The Rams weren’t just the worst special teams in 2023.  With a -9.2% DVOA, they were nearly three times as bad as the Packers (-3.2%) as the second worst in the league.  That’s an impressive accomplishment in an era when players can fair catch kickoffs and take the ball to the 25-yard line, and they owe the bulk of it to their field goal kickers.  Veteran Brett Maher missed 6 of his 23 field goal attempts in the first two months and was handed his walking papers after three misses — one of which was an extra point — in a one-score loss to the Steelers in Week 7.  But Maher’s replacement Lucas Havrisik fared just as poorly with 5 missed field goals in 20 attempts and three missed extra points, and the Rams released him and re-signed Maher for Week 18 and presumably the playoffs. The Rams would be a massive favorite for a critical missed field goal this weekend if the Chiefs and Bills games weren’t facing forecasts of sub-freezing temperatures and high winds.

But the Rams won’t be in the clear even if Maher rediscovers his 2022 Cowboys form in the dome in Detroit.  They ranked bottom 10 in net kickoff and punt return yardage and sabotaged what would have been the signature win of their second-half surge by allowing a walk-off Tylan Wallace punt return touchdown in their overtime loss to the Ravens. The Lions may not have their normal punt returner Kalif Raymond, who was also injured in an unimportant Week 18.  But a substitute like St. Brown or Donovan Peoples-Jones would still be a major threat to score or at least flip field position on a punt this Sunday.

OUTLOOK

The Rams enter the weekend as three-point underdogs, but I suspect the public views them through the same sun-shaded lenses that they do their home city. The Rams have the star quarterback in Stafford.  They have the star coach in McVay.  They have the star receivers in Kupp and Nacua and the star running back in Williams. And they’ve won seven of their last eight games.  They’re simply a sexier pick, and they are a reasonable pick to win multiple games in a shaky NFC playoff bracket.

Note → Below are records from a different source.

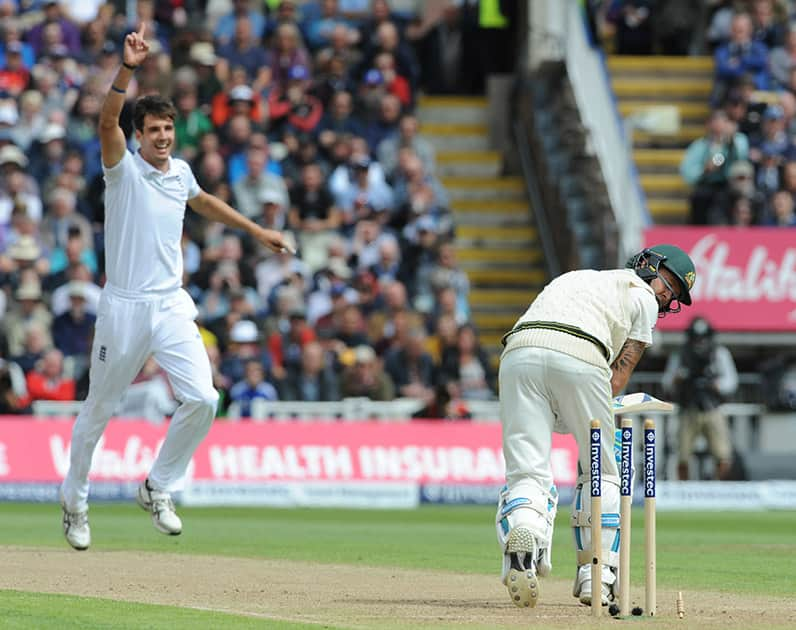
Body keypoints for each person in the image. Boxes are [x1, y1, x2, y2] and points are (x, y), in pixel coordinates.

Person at [59, 26, 295, 552]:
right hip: (122, 306)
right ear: (138, 136)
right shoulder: (123, 170)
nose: (163, 136)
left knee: (206, 398)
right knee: (99, 408)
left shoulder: (181, 172)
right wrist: (127, 69)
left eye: (168, 128)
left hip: (169, 303)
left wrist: (257, 231)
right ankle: (75, 499)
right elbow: (104, 121)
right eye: (153, 130)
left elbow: (204, 201)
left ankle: (157, 485)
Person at [495, 244, 696, 609]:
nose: (667, 297)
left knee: (526, 470)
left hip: (518, 351)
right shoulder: (643, 299)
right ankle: (597, 577)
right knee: (601, 468)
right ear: (650, 268)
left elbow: (545, 349)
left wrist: (556, 412)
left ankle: (525, 533)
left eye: (674, 294)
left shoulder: (577, 278)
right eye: (669, 285)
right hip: (583, 356)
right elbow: (616, 379)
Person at [662, 316, 738, 481]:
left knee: (723, 454)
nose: (699, 342)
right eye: (696, 338)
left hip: (712, 407)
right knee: (682, 454)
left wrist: (715, 384)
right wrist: (680, 378)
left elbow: (731, 381)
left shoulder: (719, 353)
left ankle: (720, 486)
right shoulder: (681, 354)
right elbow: (667, 382)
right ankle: (685, 489)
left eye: (702, 338)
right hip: (688, 408)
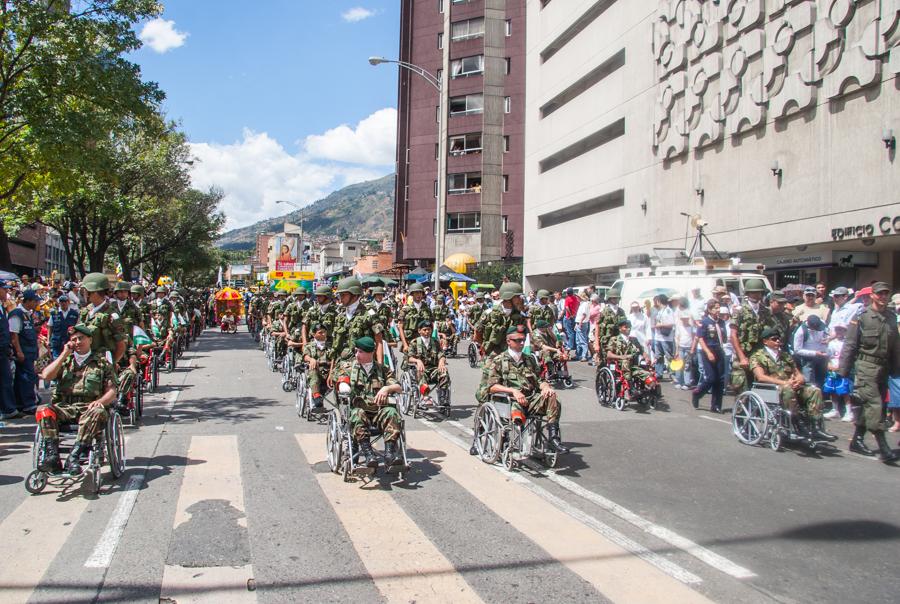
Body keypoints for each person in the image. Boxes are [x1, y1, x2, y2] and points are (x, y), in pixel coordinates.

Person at [34, 324, 117, 475]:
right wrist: (64, 355)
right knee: (43, 410)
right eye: (74, 339)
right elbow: (46, 376)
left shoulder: (101, 363)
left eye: (81, 338)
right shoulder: (66, 361)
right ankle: (52, 456)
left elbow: (112, 390)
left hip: (89, 407)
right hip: (66, 407)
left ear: (90, 340)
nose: (77, 342)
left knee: (97, 411)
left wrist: (101, 401)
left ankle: (74, 456)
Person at [838, 281, 899, 462]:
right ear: (872, 295)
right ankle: (883, 446)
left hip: (884, 368)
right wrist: (843, 371)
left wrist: (897, 368)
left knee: (869, 407)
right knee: (875, 406)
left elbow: (896, 346)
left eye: (885, 294)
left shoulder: (890, 317)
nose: (883, 297)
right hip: (866, 368)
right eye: (879, 294)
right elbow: (850, 345)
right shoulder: (862, 317)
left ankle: (856, 440)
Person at [483, 325, 568, 453]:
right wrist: (513, 391)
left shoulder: (529, 360)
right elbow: (492, 387)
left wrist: (545, 387)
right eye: (517, 340)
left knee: (552, 397)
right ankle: (506, 438)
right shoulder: (499, 360)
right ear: (508, 342)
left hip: (531, 399)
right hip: (511, 401)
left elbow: (539, 380)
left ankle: (553, 439)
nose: (521, 343)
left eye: (523, 340)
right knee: (516, 411)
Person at [751, 327, 834, 442]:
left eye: (779, 339)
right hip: (772, 389)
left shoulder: (785, 355)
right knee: (787, 389)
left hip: (791, 386)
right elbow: (761, 377)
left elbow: (798, 373)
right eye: (774, 339)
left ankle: (816, 427)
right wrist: (785, 383)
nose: (778, 341)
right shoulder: (757, 356)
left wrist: (799, 380)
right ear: (765, 341)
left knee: (815, 391)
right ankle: (798, 423)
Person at [341, 336, 403, 468]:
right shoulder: (349, 368)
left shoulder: (382, 369)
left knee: (392, 412)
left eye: (361, 352)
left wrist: (387, 388)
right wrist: (343, 384)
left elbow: (398, 387)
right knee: (357, 414)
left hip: (378, 412)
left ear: (371, 353)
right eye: (356, 351)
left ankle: (389, 454)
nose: (357, 354)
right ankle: (369, 454)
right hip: (358, 411)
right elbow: (340, 379)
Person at [730, 279, 771, 393]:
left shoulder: (765, 311)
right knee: (741, 385)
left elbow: (769, 332)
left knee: (760, 385)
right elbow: (733, 335)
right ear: (748, 293)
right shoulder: (739, 310)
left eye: (759, 292)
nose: (757, 295)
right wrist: (742, 357)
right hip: (743, 352)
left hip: (759, 352)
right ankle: (742, 409)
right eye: (754, 292)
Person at [9, 288, 41, 414]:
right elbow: (14, 335)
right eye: (35, 301)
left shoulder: (28, 314)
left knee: (25, 377)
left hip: (30, 351)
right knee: (26, 378)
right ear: (28, 301)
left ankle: (21, 402)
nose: (37, 304)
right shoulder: (17, 314)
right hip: (23, 352)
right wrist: (19, 351)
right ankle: (28, 404)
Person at [406, 320, 451, 408]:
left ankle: (443, 397)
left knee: (444, 372)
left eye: (429, 330)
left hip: (433, 370)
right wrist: (418, 361)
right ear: (419, 331)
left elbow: (441, 354)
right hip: (421, 370)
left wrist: (441, 361)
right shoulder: (414, 343)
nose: (427, 332)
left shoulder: (435, 342)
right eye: (424, 330)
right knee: (421, 372)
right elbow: (410, 357)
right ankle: (425, 397)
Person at [692, 300, 727, 412]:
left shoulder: (721, 322)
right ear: (710, 310)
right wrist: (708, 352)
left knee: (720, 380)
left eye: (718, 308)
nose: (718, 310)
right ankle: (698, 393)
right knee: (711, 378)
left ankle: (716, 405)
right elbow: (700, 339)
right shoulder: (705, 322)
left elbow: (724, 337)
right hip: (708, 350)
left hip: (719, 350)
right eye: (715, 308)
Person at [606, 319, 652, 389]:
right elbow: (609, 354)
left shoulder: (634, 340)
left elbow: (642, 351)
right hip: (619, 365)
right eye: (626, 327)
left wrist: (646, 357)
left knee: (648, 375)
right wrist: (622, 357)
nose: (628, 329)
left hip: (633, 366)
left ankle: (651, 390)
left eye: (629, 327)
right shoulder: (614, 339)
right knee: (625, 362)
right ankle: (630, 387)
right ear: (620, 329)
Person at [301, 323, 332, 414]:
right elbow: (305, 356)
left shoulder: (330, 345)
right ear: (314, 334)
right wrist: (311, 359)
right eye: (320, 332)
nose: (323, 334)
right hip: (316, 371)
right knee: (313, 369)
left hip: (328, 371)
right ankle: (316, 395)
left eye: (324, 332)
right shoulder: (310, 345)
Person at [793, 315, 829, 388]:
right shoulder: (801, 332)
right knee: (809, 381)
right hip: (808, 359)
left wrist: (827, 339)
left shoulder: (821, 323)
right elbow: (797, 350)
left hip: (822, 357)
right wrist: (815, 353)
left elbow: (827, 333)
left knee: (822, 379)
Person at [0, 280, 19, 419]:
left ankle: (8, 408)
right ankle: (7, 409)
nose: (7, 292)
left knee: (5, 379)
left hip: (3, 350)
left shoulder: (3, 307)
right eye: (4, 289)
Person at [397, 283, 433, 352]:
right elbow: (400, 327)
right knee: (410, 361)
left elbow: (431, 325)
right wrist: (404, 344)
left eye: (420, 293)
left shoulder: (427, 309)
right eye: (416, 293)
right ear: (412, 294)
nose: (419, 295)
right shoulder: (406, 309)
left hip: (424, 341)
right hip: (409, 341)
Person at [48, 294, 79, 359]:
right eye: (62, 301)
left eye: (65, 301)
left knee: (69, 360)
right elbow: (50, 327)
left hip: (69, 341)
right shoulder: (54, 313)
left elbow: (78, 327)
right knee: (56, 360)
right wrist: (48, 340)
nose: (63, 303)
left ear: (68, 302)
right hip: (57, 341)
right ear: (59, 303)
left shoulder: (75, 313)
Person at [652, 294, 675, 379]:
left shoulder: (668, 310)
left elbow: (671, 324)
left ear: (659, 301)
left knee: (669, 356)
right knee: (658, 356)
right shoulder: (660, 311)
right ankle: (659, 373)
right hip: (658, 337)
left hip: (666, 338)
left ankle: (673, 373)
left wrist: (660, 325)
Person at [562, 288, 579, 353]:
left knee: (570, 332)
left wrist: (570, 314)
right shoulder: (575, 298)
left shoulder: (567, 299)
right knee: (574, 332)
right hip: (575, 316)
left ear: (567, 293)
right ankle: (573, 345)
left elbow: (567, 307)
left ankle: (570, 345)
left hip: (569, 317)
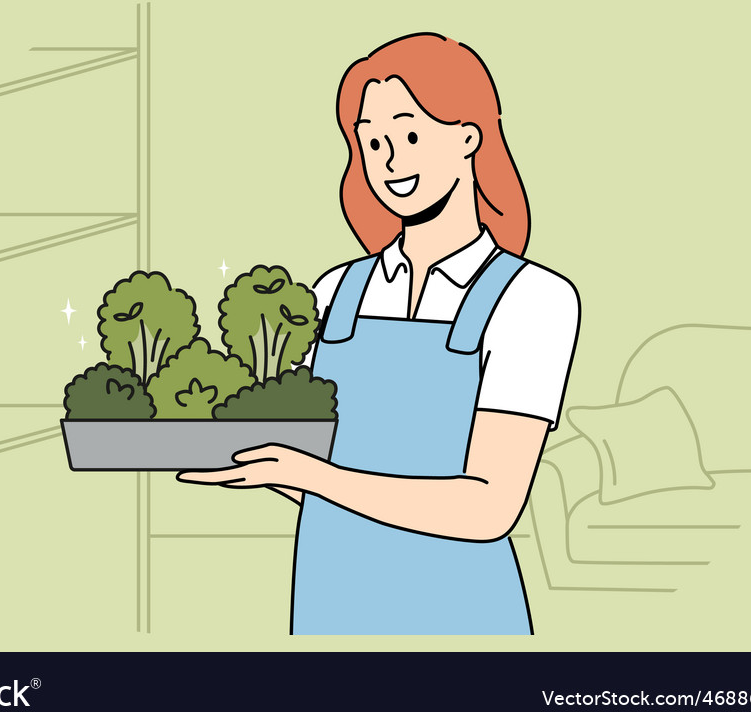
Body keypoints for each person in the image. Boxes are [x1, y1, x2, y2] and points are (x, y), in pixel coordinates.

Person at [178, 33, 580, 635]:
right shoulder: (331, 292)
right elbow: (320, 477)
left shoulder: (534, 300)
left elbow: (491, 505)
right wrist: (257, 462)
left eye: (411, 134)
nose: (389, 160)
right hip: (330, 603)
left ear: (469, 136)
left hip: (461, 613)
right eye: (371, 140)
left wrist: (311, 475)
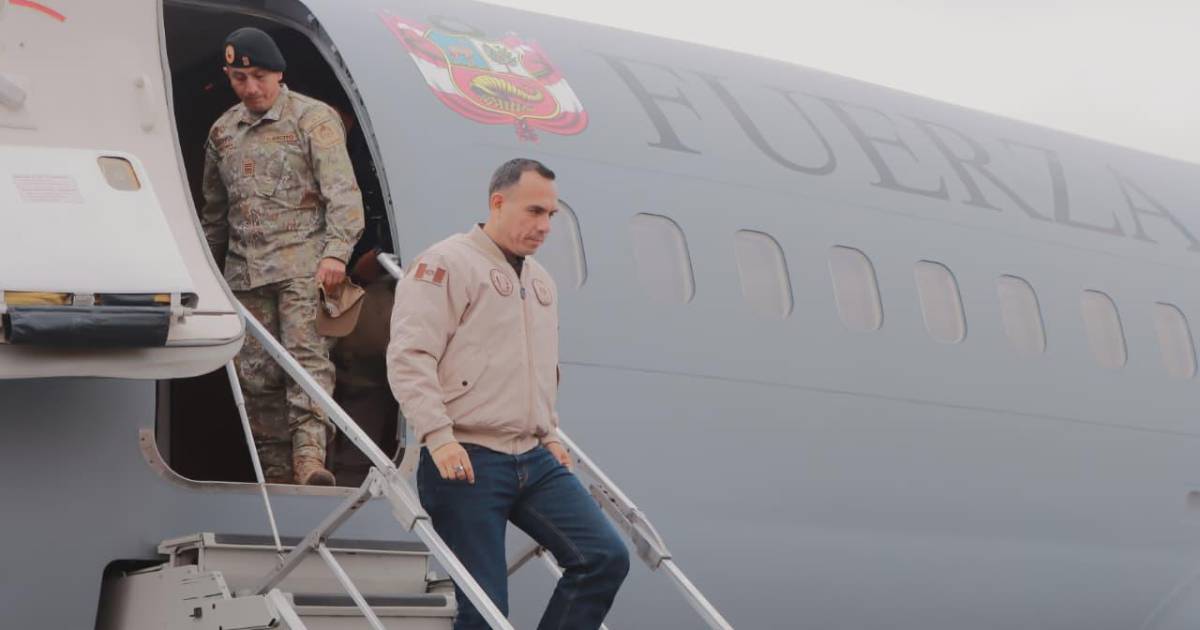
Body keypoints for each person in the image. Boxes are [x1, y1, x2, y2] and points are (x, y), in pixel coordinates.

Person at [386, 159, 629, 629]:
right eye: (534, 211)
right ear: (497, 203)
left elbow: (538, 368)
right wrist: (438, 436)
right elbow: (410, 357)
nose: (545, 226)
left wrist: (549, 432)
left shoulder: (540, 281)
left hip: (532, 456)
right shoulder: (446, 263)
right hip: (466, 456)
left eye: (551, 215)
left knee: (603, 556)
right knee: (485, 611)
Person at [199, 27, 364, 486]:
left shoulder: (313, 119)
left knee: (306, 364)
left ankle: (309, 460)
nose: (251, 87)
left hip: (303, 269)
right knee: (255, 378)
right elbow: (215, 214)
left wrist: (336, 255)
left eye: (259, 76)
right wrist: (205, 273)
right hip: (244, 275)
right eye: (239, 78)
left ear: (278, 74)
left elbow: (343, 195)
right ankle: (276, 472)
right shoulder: (222, 133)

But I believe the Lions deserve their status as favorites, and not just for their traditional home-field advantage.  The Lions are deeper, and they are more balanced.  They may not have skill-player stars, but they have playmakers in St. Brown, Williams, and Gibbs.  They should win in both trenches.  And even with a wild-card decision-maker in Campbell, they should win the smaller battles on fourth downs and on special teams that have a way of combining to make a very big difference.  History is hardly on their side.  But Campbell and Goff seem to me to have the right dispositions to stare down a perceived Lions playoff curse, play to their potential, and advance Detroit to its first divisional round since Barry Sanders was 23 years old in 1991.